A review of all sectors shows some clear themes across asset
classes. Bonds are out of favor and US equities are preferred. International
equities and bonds reflect repricing of rates and currencies while still
showing lower global growth.
There were significant equity style performance differences with
small cap and value showing strong gains versus large cap indices. Foreign markets and EM were the big losers as
a stronger dollar, higher rates, and the potential for trade wars dampened
investor expectations.
The best performing sectors were finance and industrials
with strong gains also in energy and materials. Finance reflects the
expectation that financial regulation will not get any worse. While industrials
and energy reflect improved growth potential and higher oil prices. The worst
performers were those sectors that are more sensitive to the level of interest
rates, utilities and real estate. The stretch for yield may be over.

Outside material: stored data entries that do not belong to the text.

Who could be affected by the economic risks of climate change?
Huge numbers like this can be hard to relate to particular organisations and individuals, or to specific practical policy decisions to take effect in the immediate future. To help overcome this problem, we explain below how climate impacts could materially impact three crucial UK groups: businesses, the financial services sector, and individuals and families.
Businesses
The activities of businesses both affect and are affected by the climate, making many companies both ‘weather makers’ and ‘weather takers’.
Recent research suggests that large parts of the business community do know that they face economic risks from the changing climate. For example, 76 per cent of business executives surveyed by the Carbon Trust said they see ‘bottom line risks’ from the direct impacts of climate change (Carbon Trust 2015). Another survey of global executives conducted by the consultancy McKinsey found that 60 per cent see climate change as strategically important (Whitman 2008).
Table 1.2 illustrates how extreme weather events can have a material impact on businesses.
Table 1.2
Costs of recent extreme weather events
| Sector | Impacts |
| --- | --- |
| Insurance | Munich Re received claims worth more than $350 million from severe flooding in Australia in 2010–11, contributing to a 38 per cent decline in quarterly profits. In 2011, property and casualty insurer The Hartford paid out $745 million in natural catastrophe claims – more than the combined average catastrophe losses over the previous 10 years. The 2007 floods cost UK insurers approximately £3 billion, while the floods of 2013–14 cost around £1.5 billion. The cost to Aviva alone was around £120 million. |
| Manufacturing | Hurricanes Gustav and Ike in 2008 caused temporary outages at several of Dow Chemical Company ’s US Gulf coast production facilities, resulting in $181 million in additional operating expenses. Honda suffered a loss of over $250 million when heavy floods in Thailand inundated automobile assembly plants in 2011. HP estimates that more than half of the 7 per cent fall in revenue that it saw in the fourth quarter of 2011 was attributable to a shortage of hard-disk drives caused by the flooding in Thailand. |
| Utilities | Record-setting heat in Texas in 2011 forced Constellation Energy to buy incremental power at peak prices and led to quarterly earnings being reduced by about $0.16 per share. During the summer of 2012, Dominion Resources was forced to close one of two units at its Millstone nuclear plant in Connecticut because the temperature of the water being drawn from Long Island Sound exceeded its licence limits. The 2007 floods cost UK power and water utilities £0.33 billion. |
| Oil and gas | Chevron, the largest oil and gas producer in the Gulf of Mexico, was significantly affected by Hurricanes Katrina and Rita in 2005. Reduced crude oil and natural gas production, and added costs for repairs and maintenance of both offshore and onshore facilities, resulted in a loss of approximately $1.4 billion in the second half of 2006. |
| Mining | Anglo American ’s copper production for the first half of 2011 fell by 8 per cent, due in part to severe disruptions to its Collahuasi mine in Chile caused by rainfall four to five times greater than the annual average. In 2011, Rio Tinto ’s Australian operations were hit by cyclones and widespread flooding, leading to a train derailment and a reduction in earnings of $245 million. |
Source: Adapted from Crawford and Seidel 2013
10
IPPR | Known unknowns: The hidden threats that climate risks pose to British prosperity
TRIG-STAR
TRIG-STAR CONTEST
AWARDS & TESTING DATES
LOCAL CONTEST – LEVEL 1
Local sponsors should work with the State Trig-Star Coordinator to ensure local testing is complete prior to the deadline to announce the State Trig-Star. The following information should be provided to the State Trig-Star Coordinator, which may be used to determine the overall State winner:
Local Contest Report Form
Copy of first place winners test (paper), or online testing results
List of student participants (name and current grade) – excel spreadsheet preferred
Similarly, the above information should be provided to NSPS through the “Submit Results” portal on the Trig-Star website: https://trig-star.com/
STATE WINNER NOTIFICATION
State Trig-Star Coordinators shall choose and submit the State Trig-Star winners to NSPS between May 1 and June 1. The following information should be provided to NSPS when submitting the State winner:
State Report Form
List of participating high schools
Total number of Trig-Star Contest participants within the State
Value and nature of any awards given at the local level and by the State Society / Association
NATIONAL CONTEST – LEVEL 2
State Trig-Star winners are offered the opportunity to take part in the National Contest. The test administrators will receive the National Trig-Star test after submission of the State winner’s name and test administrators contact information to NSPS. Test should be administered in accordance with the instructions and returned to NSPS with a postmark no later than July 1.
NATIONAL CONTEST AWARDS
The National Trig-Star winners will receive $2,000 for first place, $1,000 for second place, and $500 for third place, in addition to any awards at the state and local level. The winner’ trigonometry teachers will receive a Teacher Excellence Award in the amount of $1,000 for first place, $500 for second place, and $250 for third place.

Country equity returns were generally negative with double
digit loses in Mexico and Brazil. Mexico has been hurt by the expectations of
Trump trade wars while Brazil was a retracement with all emerging markets after
outsized year to date performance. Commodity focused countries like Canada and
Australia did better on a relative basis.
Bond performance was poor across the board for all sectors
and indicators suggest that there will be little turn-around with these poor
returns. Long duration hurt investor worst as well as international and
emerging markets. The foreign bonds saw further erosion from the strong dollar.
The only protection was in the high yield sector where there was continued
tightening of spreads especially in the energy sector.